In November 2010, Shankman competed in the Ironman Triathlon and created a video about the effect training for such a monumental undertaking had on his relationship with a girlfriend. He created the video as a lark — expecting it to be seen by only his friends — didn’t brand it and forgot about it.
Of course, the very funny video went viral, thanks to a tweet about it from Lance Armstrong. “I totally missed my chance to brand it. There is nothing worse than creating something, and nobody knows,” said Shankman.
Prior to Shankman’s talk, three impressive startups presented to the group. Memori.al is a website that tries to outdo Legacy.com which essentially reposts obituaries from newspapers. For a $49 fee, a user can create a beautiful obituary on Memori.al that includes service details and items like maps to the church and cemetery, reception times and other information. Friends and colleagues need not wait for the obituary; it is published right away.

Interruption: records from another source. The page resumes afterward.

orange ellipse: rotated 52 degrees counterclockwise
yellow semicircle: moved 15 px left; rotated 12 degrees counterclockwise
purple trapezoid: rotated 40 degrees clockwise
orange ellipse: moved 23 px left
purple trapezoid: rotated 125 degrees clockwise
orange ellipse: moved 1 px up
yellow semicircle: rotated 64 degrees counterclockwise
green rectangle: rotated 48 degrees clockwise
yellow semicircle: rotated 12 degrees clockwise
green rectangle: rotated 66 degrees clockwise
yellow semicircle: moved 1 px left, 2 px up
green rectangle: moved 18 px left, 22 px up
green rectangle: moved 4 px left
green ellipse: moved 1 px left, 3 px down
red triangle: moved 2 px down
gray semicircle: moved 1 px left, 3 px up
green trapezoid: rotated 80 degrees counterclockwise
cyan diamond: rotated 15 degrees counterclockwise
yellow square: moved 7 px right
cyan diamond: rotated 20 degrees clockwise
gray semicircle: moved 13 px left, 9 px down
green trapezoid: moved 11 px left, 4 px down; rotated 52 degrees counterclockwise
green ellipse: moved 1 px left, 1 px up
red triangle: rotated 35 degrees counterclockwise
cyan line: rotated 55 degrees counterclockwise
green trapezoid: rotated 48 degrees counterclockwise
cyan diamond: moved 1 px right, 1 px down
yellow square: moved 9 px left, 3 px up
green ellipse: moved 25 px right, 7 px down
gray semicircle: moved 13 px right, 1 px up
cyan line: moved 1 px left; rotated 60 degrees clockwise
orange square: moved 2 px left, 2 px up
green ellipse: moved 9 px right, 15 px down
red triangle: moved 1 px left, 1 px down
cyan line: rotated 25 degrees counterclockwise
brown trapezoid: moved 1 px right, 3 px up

All of the founders of Memori.al are from New Jersey. Cofounder Mike Davis is from Rumson and lived for some time in Hoboken. The other cofounders, John Vitelli and Barry Mazza formerly started a website for Hoboken businesses called Suitematch.com that lets companies rent out their remnant office space to startups. Memori.al is currently offering all NJ Tech enthusiasts 50 percent off its services by going to http://memori.al/c/njtech.
Winning the audience choice award for the evening was General Machines (New York), whose cofounder Kunal Batra (a Marlboro N.J. native who went to NJIT) gave a demo of the company’s latest product, Deaftel Wireless, which is disrupting the current relay method of calling for the deaf.
The device uses technology that converts a hearing person’s voice to text during a phone call. Deaftel users can read and respond to the text message via their cellphone keyboard. The company then converts the Deaftel user's message to speech and plays that for the hearing person. The company sells its own branded cellphone, said Batra.
Silver Living aims to solve the problem of finding senior care for loved ones. When a senior needs to change living conditions, “You have only about three weeks to do six months of research,” said Tal Ziv, CEO and cofounder. The site does the work for you, sending its own photographers out to take pictures of senior care facilities, and publishing data about the places.
The startup is also trying to pull together pricing information for assisted-living facilities and nursing homes, which isn’t easy because there is no standardization in pricing and charges are based on various levels of care.
Silver Living makes sense of information available from the state on these facilities. “We also interview residents in the community. In a 20-mile radius around Hoboken there are hundreds of options. Using our tools, you can narrow this down to two or three, visit them and decide which will be best for your loved ones,” said Ziv.